EPS focuses on creating a bridge between other organizations and the 31 Coast Salish communities in the Lower Mainland. The organization also works with First Nations to improve emergency planning and climate preparedness.

“We plan for each emergency one by one, and analyze how we can better understand that emergency. A big part of this involves defining risk from a community and Coast Salish perspective. This may include [looking at] how the emergency impacts: people as well as infrastructure; other types of community values, such as heritage sites; and the natural environment,” Fuss explains.

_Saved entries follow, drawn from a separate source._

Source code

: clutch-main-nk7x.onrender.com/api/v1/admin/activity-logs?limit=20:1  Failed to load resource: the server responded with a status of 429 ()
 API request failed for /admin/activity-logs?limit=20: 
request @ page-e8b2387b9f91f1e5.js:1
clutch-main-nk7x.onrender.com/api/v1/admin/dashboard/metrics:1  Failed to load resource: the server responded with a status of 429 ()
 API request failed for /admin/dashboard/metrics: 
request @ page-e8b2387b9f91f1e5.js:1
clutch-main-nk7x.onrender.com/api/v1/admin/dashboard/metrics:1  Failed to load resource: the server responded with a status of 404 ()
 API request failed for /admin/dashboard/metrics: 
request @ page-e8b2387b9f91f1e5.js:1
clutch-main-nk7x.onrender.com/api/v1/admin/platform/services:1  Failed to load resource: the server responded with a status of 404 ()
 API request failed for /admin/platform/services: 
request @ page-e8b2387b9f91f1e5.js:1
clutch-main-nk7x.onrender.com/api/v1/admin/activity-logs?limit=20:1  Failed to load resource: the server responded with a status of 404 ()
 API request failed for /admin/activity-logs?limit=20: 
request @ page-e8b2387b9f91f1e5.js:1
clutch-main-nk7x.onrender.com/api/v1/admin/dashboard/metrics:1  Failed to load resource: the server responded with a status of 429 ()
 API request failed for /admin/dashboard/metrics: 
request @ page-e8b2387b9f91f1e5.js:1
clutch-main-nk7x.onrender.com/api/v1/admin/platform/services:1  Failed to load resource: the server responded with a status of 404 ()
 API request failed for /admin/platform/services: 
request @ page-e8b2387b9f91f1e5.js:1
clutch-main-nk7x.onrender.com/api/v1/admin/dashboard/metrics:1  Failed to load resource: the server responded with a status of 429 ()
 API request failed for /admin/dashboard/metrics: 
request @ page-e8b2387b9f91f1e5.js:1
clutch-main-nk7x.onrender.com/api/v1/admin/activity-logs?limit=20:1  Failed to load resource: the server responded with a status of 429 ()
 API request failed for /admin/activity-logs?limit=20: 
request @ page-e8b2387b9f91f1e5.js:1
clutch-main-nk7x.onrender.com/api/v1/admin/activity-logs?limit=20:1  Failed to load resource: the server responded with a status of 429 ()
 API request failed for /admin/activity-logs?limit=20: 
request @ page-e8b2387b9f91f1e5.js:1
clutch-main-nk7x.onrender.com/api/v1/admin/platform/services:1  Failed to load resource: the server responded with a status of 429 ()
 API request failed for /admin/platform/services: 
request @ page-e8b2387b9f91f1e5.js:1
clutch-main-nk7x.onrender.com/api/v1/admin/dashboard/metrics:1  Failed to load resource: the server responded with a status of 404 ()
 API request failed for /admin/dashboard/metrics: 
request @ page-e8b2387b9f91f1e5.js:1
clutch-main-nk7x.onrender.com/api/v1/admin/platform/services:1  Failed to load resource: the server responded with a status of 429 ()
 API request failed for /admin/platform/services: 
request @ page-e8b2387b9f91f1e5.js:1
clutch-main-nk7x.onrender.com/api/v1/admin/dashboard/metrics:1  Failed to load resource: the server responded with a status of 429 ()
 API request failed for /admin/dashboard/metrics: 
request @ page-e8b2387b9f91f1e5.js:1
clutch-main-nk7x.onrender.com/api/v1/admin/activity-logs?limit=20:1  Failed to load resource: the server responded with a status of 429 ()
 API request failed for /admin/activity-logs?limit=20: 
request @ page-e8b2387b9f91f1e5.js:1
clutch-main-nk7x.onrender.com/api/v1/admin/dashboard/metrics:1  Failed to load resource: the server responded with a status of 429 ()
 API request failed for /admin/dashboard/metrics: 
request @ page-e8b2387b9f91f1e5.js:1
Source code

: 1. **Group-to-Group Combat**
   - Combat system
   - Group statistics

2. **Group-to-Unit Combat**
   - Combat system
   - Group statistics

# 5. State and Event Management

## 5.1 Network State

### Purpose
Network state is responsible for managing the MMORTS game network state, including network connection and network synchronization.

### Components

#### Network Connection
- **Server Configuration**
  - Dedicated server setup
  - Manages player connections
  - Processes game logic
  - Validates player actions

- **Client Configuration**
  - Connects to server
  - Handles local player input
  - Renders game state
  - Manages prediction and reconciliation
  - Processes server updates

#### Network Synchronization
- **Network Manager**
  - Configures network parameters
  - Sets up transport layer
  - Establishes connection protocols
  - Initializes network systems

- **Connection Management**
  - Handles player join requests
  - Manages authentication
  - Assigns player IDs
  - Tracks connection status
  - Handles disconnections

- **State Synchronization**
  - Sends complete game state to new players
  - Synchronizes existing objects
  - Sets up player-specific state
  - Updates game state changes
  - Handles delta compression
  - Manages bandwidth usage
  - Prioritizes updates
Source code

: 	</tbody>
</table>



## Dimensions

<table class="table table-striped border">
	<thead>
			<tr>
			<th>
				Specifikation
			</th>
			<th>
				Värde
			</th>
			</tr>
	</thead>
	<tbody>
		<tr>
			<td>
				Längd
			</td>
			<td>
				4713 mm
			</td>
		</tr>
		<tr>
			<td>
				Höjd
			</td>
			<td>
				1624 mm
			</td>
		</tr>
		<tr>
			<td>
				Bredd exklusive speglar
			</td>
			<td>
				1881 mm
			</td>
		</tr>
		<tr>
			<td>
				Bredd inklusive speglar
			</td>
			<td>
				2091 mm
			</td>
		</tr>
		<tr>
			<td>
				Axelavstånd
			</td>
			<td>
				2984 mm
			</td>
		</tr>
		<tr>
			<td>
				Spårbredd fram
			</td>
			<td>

Her work takes a more holistic approach to emergency preparedness and focuses on long-term planning. Fuss describes this as process that involves rethinking the status quo and identifying and resolving sometimes disparate needs and values entrenched within communities. She also relays information to community leaders about regional projects that relate to emergency planning. Emergency preparedness is especially important for First Nations communities because they receive fewer services than public or non-Indigenous organizations.

“[In the region,] we are at risk of such things as sea level rise, storms, volcanoes, earthquakes, you name it,” says Fuss. “So there are quite a few possible emergencies that could happen here.”

Her favorite thing about her job is that it allows her to pursue her various passions, including environmental conservation and emergency planning from a land planning perspective. She also deeply values being able to offer support to the Coast Salish peoples through her role. “We still have a ways to go, but we are taking concerted steps to make a meaningful difference,” says Fuss.

Fuss says that she owes part of her career success to her experience at UBC Faculty of Forestry, particularly her master’s supervisor, Professor John Richardson, with the Department of Forest and Conservation Sciences.

“The contacts and ideas my professor exposed me to allowed me to pursue my interests,” recalls Fuss.” Knowing who to talk to and being able to conduct research on water quality opened a lot of doors for me “I was really lucky.”

Dr. Sarah Gergel and the Forestry Diversity Crew Fuss co-founded also played key roles along her journey. “I often apply principles that I learned with that group in my current position,” she adds. “I don’t know if I’d be able to confidently lead the sensitive conversations surrounding diversity and inclusion that I do today without that experience.”

A main motivator for her work is being able to address big picture issues, such as climate change. “If we don’t change our forestry practices, if we don’t change our wildfire management practices, what do we risk losing?”

Being part of the solution and doing work that closely aligns with her interests and values also gets Fuss out of bed each day. “I work with really cool people and in this really cool intersection [between] green infrastructure and land use planning. … I really believe in what we’re doing.”